There’s no point getting mad at the RBA. Their hands were tied once the catalyst of lockdowns were enacted.

We dont need central banks – period.

Central banks have destroyed economies globally for years, Its banksters at work…..

Peter Herman8:13 pm 12 Jun 23

@stephen Saunders….at least Albo is trying to do something that LNP had 9 years to do and didn’t do it
The previous LNP installed Lowe when Morrison was the treasurer of this great country and we went downhill after that
Dr Lowe should go and take his other mob with him
He has no idea what is being done….he is just trying to make himself look ‘intelligent’
He is fat from that

HiddenDragon7:53 pm 12 Jun 23

“And every month, the grounds for jacking up rates seem to shift.”

It was just the same when, in pre-pandemic times, rates were cut or held steady – regardless of economic fundamentals – with the blatantly obvious purpose of propping up and further inflating already mad asset prices.

In those days, the usual pretext was economic statistics selected and interpreted with Kardashian-level artificiality along, at times, with some forlorn waffle about breathing those elusive “animal spirits” into a lazy, bloated economy run by people (of all political persuasions) who were too busy working out how best to buy votes and feather their mates’ nests with the windfall revenues from the epic mining boom and the housing price bubble to be bothered turning their minds to building a robust economy which will survive the end of that boom and the popping/deflation of the bubble.

Sadly, the RBA and the others who have had their sticky mitts on the levers have been all too successful in propping up asset prices (hence the extra pain that many Australian mortgagees are now feeling compared to their counterparts in less over-priced countries) but have failed dismally in building a more resilient economy. The Albanese government has some policies which will help with the latter, but it is clearly also infected with a large dose of Magic Pudding thinking, so progress will be patchy.

If Lowe can deliver more home truths, such as his recent effort to turn the public debate on to our awful productivity performance, on the way out and after he starts collecting his very, very nice pension he will be doing us a favour – even if it does not always feel like that to those on the receiving end.

Stephen Saunders10:53 am 12 Jun 23

Look over there, at Global Climate Warrior Albanese. In the nick of time, saving the Planet. Look over here, at Bad Old Phil Lowe. Cruelly stiffing, our suffering home buyers.

That 715K migration over 2023-25? Thank god for our World’s Best Treasurer. It is Best Practice don’t you know? All the Anglophone Nations are Immigration Raptors.

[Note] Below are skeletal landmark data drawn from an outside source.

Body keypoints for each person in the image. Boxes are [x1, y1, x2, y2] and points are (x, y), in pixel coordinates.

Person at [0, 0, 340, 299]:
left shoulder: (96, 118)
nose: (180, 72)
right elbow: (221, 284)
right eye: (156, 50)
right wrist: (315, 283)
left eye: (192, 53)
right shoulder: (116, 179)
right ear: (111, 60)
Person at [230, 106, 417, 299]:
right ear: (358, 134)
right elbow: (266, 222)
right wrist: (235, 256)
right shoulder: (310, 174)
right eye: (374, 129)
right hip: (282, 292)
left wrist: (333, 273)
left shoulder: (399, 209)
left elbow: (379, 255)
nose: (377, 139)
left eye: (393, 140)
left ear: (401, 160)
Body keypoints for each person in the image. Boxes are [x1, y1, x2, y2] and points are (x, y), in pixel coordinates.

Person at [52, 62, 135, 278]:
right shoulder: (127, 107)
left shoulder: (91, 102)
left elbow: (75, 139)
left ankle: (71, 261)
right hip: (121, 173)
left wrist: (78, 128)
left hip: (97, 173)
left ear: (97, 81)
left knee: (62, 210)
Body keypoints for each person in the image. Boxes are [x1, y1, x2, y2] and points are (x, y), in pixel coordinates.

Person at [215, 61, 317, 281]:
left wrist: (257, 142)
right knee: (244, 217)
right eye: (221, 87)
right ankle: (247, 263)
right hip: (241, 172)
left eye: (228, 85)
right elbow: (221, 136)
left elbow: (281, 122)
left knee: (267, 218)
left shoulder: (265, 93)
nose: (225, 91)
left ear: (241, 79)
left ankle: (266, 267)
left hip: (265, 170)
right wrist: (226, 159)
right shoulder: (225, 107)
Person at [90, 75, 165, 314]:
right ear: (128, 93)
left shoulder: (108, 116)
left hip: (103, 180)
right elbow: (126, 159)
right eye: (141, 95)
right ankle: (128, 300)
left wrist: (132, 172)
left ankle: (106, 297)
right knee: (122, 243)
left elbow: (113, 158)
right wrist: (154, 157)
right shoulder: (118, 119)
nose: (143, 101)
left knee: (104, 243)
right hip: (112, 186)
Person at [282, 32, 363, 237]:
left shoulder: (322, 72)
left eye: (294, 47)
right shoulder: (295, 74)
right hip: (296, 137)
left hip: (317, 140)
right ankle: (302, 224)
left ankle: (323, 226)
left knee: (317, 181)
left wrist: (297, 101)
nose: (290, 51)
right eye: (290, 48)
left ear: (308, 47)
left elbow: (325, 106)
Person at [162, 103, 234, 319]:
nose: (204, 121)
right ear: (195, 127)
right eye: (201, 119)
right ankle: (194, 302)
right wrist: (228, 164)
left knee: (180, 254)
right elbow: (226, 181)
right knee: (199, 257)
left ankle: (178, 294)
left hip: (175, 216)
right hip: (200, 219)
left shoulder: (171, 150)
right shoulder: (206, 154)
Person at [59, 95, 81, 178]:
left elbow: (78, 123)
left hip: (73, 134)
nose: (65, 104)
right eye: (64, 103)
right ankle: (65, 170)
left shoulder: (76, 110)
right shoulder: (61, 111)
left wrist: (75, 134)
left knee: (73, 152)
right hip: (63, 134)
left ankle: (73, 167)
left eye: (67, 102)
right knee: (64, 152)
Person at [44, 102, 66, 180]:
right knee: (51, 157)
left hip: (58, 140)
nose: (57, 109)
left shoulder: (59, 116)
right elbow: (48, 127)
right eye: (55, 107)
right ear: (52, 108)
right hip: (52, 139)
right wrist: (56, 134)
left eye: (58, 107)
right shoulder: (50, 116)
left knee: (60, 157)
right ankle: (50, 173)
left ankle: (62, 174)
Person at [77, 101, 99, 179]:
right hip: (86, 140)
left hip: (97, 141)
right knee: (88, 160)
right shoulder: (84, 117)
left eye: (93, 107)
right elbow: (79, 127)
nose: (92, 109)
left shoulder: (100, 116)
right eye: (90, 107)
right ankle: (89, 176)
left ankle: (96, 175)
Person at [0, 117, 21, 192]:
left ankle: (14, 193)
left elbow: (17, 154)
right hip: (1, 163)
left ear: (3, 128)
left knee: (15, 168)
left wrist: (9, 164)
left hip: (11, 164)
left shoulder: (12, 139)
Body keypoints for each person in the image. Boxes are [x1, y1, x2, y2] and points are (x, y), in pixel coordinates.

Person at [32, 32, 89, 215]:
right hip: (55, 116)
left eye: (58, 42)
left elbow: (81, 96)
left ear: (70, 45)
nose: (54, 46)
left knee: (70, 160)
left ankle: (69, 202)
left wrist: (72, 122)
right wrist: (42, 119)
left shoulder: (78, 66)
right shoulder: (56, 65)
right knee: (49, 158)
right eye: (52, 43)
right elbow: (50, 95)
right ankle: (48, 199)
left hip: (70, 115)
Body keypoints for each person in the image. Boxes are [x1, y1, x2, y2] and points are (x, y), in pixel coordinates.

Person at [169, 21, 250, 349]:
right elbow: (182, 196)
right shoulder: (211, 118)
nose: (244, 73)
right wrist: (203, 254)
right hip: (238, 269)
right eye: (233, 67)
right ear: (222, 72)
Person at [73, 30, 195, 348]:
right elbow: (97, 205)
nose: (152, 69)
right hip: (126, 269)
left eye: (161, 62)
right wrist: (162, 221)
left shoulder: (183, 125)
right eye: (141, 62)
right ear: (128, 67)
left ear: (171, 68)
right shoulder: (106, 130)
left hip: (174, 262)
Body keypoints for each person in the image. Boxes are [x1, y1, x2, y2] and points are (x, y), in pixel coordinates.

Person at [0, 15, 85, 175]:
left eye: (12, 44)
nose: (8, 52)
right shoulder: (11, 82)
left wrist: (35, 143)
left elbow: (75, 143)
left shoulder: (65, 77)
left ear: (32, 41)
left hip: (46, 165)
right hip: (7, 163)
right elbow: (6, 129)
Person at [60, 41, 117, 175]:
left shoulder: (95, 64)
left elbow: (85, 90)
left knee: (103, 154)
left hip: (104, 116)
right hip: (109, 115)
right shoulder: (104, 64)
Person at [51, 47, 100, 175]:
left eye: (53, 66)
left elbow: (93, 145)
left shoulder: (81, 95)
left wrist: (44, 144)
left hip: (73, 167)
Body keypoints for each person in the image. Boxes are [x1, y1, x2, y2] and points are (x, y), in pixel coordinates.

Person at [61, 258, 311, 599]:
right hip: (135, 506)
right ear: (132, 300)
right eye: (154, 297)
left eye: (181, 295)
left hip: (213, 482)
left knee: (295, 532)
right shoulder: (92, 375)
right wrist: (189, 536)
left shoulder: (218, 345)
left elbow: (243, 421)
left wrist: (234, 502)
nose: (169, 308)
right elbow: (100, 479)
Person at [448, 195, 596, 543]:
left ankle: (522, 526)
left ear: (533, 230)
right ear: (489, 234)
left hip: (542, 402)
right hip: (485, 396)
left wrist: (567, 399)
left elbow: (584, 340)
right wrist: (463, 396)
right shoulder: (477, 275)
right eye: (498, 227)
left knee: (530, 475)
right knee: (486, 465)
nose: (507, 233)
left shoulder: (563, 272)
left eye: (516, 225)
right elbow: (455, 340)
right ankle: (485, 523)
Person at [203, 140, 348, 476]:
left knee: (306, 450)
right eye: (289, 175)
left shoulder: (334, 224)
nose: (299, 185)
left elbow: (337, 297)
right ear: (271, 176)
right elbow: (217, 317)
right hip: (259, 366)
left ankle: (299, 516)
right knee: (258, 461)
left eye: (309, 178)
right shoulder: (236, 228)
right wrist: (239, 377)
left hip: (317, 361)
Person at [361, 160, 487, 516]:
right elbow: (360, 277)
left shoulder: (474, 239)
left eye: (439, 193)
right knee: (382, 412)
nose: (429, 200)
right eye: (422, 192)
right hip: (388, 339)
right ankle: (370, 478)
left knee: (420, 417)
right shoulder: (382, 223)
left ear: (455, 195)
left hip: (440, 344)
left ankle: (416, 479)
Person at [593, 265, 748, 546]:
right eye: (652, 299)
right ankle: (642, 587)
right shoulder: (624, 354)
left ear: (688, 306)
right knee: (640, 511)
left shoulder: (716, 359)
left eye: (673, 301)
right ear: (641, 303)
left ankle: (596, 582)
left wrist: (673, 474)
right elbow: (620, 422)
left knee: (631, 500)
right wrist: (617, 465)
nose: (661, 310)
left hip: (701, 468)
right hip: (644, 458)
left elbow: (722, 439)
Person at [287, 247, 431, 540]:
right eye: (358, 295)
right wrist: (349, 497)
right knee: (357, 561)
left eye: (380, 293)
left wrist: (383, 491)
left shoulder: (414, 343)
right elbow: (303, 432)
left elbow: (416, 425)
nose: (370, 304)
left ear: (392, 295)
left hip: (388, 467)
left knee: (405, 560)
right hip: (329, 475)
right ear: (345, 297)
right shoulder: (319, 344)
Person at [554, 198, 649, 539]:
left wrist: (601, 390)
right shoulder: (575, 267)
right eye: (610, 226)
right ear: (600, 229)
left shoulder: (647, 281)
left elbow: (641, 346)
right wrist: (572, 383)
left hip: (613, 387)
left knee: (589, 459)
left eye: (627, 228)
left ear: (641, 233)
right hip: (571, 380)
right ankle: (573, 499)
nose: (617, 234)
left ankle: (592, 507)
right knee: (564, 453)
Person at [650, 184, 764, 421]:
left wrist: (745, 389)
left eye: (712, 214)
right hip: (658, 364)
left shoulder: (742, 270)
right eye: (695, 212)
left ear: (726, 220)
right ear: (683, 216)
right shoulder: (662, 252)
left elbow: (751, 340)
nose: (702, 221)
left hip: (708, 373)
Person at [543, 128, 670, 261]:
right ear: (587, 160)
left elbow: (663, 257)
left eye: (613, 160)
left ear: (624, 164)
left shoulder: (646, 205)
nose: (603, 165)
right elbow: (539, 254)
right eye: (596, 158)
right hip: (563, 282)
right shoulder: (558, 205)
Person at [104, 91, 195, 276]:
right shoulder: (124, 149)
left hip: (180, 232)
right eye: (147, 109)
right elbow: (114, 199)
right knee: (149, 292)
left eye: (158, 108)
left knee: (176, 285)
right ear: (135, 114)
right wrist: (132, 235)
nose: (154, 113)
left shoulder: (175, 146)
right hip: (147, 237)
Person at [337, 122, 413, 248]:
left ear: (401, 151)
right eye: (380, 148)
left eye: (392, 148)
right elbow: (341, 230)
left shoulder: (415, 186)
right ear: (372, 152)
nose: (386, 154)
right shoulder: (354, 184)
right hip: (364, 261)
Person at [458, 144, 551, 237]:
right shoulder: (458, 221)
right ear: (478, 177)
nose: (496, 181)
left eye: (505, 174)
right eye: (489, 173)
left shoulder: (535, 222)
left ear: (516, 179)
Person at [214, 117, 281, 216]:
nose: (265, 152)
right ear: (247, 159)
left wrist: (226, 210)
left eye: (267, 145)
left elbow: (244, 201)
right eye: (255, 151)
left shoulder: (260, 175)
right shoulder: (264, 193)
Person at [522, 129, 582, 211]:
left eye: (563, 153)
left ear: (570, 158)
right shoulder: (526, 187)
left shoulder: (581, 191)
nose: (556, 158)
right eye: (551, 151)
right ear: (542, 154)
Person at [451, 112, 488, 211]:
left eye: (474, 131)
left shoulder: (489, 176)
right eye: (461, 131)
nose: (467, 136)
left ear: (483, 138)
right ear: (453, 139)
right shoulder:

Once again Bushnell pushes the blatant mistrust that Lowe has been providing “advice” to struggling people.

He did no such thing, recognising facts is not providing advice.

As housing costs increase, the average amount of people per house will grow.

As housing costs increase, people have less disposable income, so will spend less and increase working hours where possible.

Those points aren’t remotely controversial regardless of what Joe Bloggs on Twitter might think.

And I’ll definitely take the Reserve banks ability to look at all the most recent data and make the most reasonable and balanced decisions over what “many people” (who?) might think over the currency of their economic data.